Bollie remembers her first patient who died. She took care of the “lovely” woman for 10 days and got to know her family. “When she passed, we maybe talked about it for 10 minutes as a team and then we went back to the rest of the day because there was more work to be done.”
Even for physicians who work in-patient, if you have a suicidal patient or you just gave a cancer diagnosis, the next patient is waiting. Physicians must put on a new face and go help someone else. Workaholism can be a way to keep moving.
Of course, other factors like the corporatization of medicine, the endless documentation that physicians are responsible for, as well as physician shortages within certain sectors of medicine, contribute to physicians working later and later to catch up on paperwork or to see more patients than makes sense during a 40-hour workweek.
Overcoming work addiction
Experts say that if you want to overcome work addiction, there are tangible steps to take. The first thing to do is pause. That doesn’t mean going on vacation, but rather assessing how you’re spending your time, and like Ticho, asking yourself if you enjoy what you’re doing. Do you have enough time to schedule leisure? Netflix may not be high on your priorities, but downtime is essential to recover, rest, and regroup so you can be an effective physician.

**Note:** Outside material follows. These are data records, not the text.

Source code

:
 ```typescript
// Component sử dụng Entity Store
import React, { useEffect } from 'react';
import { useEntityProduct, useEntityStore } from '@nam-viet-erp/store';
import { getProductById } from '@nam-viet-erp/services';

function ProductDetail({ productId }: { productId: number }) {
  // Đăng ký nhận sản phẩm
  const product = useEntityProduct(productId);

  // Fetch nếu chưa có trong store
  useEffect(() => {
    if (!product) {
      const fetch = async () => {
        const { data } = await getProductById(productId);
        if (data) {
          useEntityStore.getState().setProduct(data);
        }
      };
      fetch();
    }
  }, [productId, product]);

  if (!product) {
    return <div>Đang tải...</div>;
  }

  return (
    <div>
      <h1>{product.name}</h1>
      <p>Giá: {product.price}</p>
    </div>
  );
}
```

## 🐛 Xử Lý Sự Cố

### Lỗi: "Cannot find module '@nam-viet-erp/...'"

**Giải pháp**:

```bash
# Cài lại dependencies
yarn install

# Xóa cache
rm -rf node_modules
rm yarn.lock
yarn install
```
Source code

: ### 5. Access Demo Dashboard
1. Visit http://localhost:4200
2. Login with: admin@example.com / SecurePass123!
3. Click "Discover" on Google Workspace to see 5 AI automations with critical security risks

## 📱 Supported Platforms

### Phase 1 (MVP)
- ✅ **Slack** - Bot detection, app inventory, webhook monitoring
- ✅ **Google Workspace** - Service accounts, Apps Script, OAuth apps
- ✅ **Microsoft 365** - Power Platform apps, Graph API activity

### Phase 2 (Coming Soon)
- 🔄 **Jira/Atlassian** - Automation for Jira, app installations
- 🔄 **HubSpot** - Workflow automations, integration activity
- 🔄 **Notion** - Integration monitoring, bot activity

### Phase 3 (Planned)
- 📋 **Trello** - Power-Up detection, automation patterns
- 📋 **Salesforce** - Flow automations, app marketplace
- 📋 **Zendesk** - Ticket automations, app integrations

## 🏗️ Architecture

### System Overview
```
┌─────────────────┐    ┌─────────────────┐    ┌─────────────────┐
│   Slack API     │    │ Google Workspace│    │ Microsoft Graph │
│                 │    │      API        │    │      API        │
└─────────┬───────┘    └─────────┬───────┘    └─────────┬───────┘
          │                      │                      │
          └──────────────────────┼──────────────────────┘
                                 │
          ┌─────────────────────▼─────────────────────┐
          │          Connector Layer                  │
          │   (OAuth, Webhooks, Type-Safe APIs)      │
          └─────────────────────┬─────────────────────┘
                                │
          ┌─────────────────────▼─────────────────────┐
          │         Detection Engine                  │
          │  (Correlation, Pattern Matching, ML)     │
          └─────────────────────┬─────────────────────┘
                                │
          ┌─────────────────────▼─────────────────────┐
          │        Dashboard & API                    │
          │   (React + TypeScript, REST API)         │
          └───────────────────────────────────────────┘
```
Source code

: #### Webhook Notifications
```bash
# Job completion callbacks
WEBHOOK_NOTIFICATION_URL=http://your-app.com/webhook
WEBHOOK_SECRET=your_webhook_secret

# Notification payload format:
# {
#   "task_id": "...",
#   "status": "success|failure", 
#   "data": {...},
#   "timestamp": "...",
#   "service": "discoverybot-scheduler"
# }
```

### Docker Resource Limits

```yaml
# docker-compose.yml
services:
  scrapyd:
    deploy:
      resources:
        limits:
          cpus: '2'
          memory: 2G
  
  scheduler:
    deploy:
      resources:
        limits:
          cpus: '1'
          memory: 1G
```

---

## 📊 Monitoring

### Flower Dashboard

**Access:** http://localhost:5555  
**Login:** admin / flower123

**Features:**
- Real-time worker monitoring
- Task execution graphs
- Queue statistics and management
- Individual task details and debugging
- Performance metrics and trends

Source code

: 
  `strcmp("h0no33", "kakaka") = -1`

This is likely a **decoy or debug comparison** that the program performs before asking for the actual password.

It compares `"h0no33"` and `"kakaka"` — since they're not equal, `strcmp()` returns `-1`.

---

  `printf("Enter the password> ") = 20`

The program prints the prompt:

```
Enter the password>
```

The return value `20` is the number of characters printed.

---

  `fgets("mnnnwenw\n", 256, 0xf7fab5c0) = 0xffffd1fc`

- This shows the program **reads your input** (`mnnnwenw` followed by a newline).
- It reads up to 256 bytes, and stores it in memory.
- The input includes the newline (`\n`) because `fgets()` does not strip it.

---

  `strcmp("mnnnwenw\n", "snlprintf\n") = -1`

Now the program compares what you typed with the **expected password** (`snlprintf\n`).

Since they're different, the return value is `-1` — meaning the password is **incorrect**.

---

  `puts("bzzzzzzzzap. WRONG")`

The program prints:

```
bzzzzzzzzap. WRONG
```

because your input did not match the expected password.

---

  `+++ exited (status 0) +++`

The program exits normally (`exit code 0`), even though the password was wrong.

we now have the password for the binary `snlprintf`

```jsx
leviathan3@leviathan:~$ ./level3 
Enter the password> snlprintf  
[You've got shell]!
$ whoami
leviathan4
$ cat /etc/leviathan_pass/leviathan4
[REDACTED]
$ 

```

Are you getting breaks during the day? You don’t have to take a 30-minute lunch but 5 minutes to sit by a window and take a mental space several times a day before running to the next task helps. The workaholic culture takes away your sense of control, so creating an atmosphere of better work/life balance can help you feel empowered and back in control.
As with any type of addiction, the sense of reward is strong. Breaking the cycle means finding fulfillment in other ways that don’t involve working.
Netherton recommends taking steps to start cracking the façade of the ideal image of a physician that never goes home, never sleeps, and never takes time off. “We have to recognize that’s a recipe for an unwell physician who might develop substance problems and struggle with burnout.”
Finally, seek assistance. Physicians still hesitate to seek mental health therapy, but if you’re having trouble with work/life wellness, talking to a therapist may help you find more balance. A systematic review published last July in the International Journal of Environmental Research and Public Health on workaholism in occupational medicine found that cognitive behavioral therapy and mindfulness-based interventions show promising results for behavioral addictions like workaholism.
Bollie said when she finally came to terms with work addiction, she felt what war veterans describe as ‘reentry.’ She came to a crossroads where she had to make a choice: Take back her work/life balance or be vulnerable to a physical or mental crisis, because if she kept working 100 hours a week until she burned out, she wouldn’t be able to care for patients — or herself.